Rev. Tanya Best, MDiv., is the Pastor of Mission Support at Mount Calvary United Church of Christ in Durham, NC. She was ordained by The Southern Conference of the United Church of Christ. She retired from Durham County Dept. of Social Services. She is passionate about helping the most vulnerable and is the founder of Mount Calvary UCC Food Pantry. She enjoys spending time with her family and adorable grandchildren.

Rose Cornelious

Rev. Rose Marsh Cornelious, D.Min., has been in ministry for 25 years, and has served as a denominational official for the Evangelical Covenant Church’s Department of World Mission, preaching and training in over 100 churches. She has also ministered in over 25 countries, leading mission teams to 5 continents. She and her husband have four children and reside in Apex, NC.

Rev. Carla Gregg-Kearns serves as the pastor of Good Shepherd United Church of Christ in Cary. She is a native North Carolinian and spent time as a case worker in refugee resettlement and at a domestic violence shelter before getting her MDiv at Duke Divinity School. She is passionate about vibrant worship, intergenerational ministry, and faith formation at every age.

Rev. Elizabeth Kearney retired after 12 in parish ministry and 25 years as Assistant to the bishop of the NC Synod of the Evangelical Lutheran Church in America. She spent her last two decades working with candidates for ministry and in sexual misconduct prevention and response. She is happily settling into her home near Asheville and spending more time with her husband, children, and grandchildren.

Rhody Mastin is one of the newest members of the Homegrown Planning Team. She currently serves as the children’s minister at St. Joseph’s Episcopal Church. A former birth and postpartum doula, she is currently a doctoral student in homiletics at Duke Divinity School. Rhody received her BA from the University of Virginia, her MFA from Seattle Pacific University, and her MDiv from Duke Divinity School.

A long-time small nonprofit development consultant, Marya McNeish helps the Resource Center for Women and Ministry in the South manage Programs and Publications.

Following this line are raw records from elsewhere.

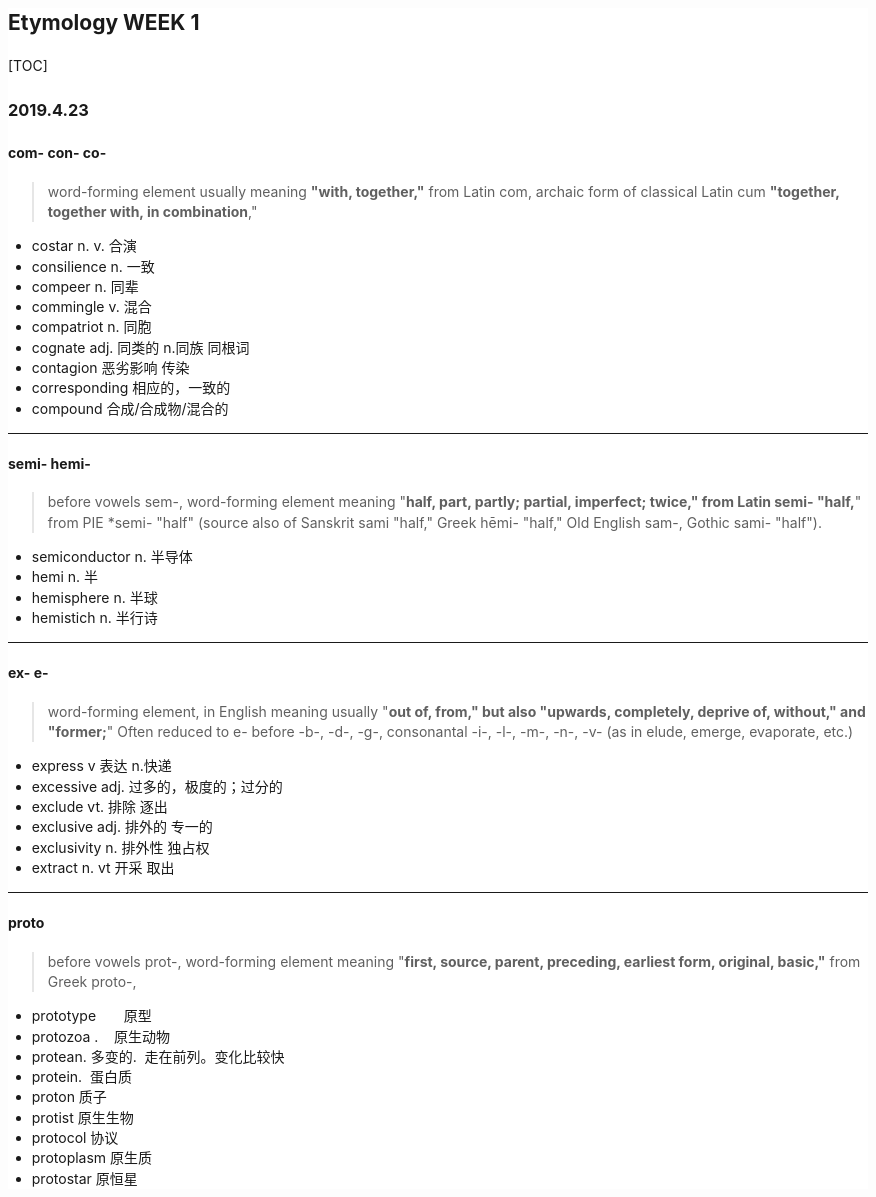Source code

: ## Etymology  WEEK 1

[TOC]

### 2019.4.23
#### com- con- co-

>word-forming element usually meaning **"with, together,"** from Latin com, archaic form of classical Latin cum **"together, together with, in combination**," 

- costar n. v. 合演
- consilience n. 一致
- compeer n.   同辈
- commingle v. 混合
- compatriot n. 同胞
- cognate adj. 同类的 n.同族 同根词 
- contagion 恶劣影响 传染 
- corresponding 相应的，一致的
- compound 合成/合成物/混合的

* * *
#### semi-  hemi-
>before vowels sem-, word-forming element meaning "**half, part, partly; partial, imperfect; twice," from Latin semi- "half,**" from PIE *semi- "half" (source also of Sanskrit sami "half," Greek hēmi- "half," Old English sam-, Gothic sami- "half").

- semiconductor n. 半导体
- hemi n.  半
- hemisphere n.   半球
- hemistich n. 半行诗

* * *

#### ex- e-
>word-forming element, in English meaning usually "**out of, from," but also "upwards, completely, deprive of, without," and "former;**"
Often reduced to e- before -b-, -d-, -g-, consonantal -i-, -l-, -m-, -n-, -v- (as in elude, emerge, evaporate, etc.)

- express  v 表达 n.快递
- excessive adj. 过多的，极度的；过分的
- exclude vt. 排除 逐出
- exclusive  adj. 排外的 专一的
- exclusivity n.  排外性 独占权
- extract n. vt 开采 取出

* * *
#### proto

>before vowels prot-, word-forming element meaning "**first, source, parent, preceding, earliest form, original, basic,"** from Greek proto-, 

- prototype       原型
- protozoa .    原生动物
- protean. 多变的.  走在前列。变化比较快
- protein.  蛋白质
- proton 质子
- protist 原生生物
- protocol 协议
- protoplasm 原生质
- protostar 原恒星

McNeish is also a massage therapist, and is ever curious how we can best work with these imperfect bodies of ours to find more ease and comfort. She is helping to build a local adaptive hiking program and spends her free time volunteering as a Master Gardener, hiking in the woods and digging in her garden.

Rachel Sauls is the current Special Assistant to the Executive Director at the Resource Center for Women and Ministry in the South. She graduated with her BA in English and Comparative Literature from UNC-Chapel Hill in May 2020, and began her MDiv at Yale Divinity School in fall 2021. Rachel is interested in feminist and womanist theologies, health narratives, and LGBTQIA+ affirming religious practices. 

Yazmin Spearman is the current co-coordinator of the Women’s Center at Duke Divinity School. She is an MDiv student with a certificate in Faith-Based Organizing and Advocacy. She works at Duke University School of Nursing for their new racial equity initiative, Breaking Research Barriers. Yazmin is passionate about preaching that tackles the complex, both/and-ness of human life, as well as working alongside people healing from religious trauma/abuse. 

Rev. Jeanette Stokes is an ordained Presbyterian minister and the Founder and Executive Director of the Resource Center for Women and Ministry in the South. Mostly her work has offered solace and support to others on the journey.She is the author of three collections of essays and a book on writing. She finds that taking time each week to write, paint, walk, and mess around in the garden makes her happier.

Rev. Sharon Wheeler is Associate Pastor of Elon Community Church UCC in Elon, NC where she has served part time and presently full time. She completed the Pastoral Leadership Development Program through the Southern Conference of the UCC which is an alternative path to ordination. She retired at the end of 2014 from LabCorp of America where she was an Account Specialist in the DNA Identity Department. She has lived in NC all her life and most of it in the Burlington area.

Deborah A. Williams, also known as Minister Deb, uses her poetic gifts to journey with audiences through Spiritual Formation by addressing common pains, questions of life, taboo topics, and the ambiguities of faith and God. Through her performances, writings, and ministry, Minister Deb prayerfully accepts James H. Cone’s challenge to black civil rights leaders “to liberate Christianity.” One of her most celebrated accomplishments is the 2019 release of her first book, Peace Treaty with Myself: A Book of Poetic Meditations.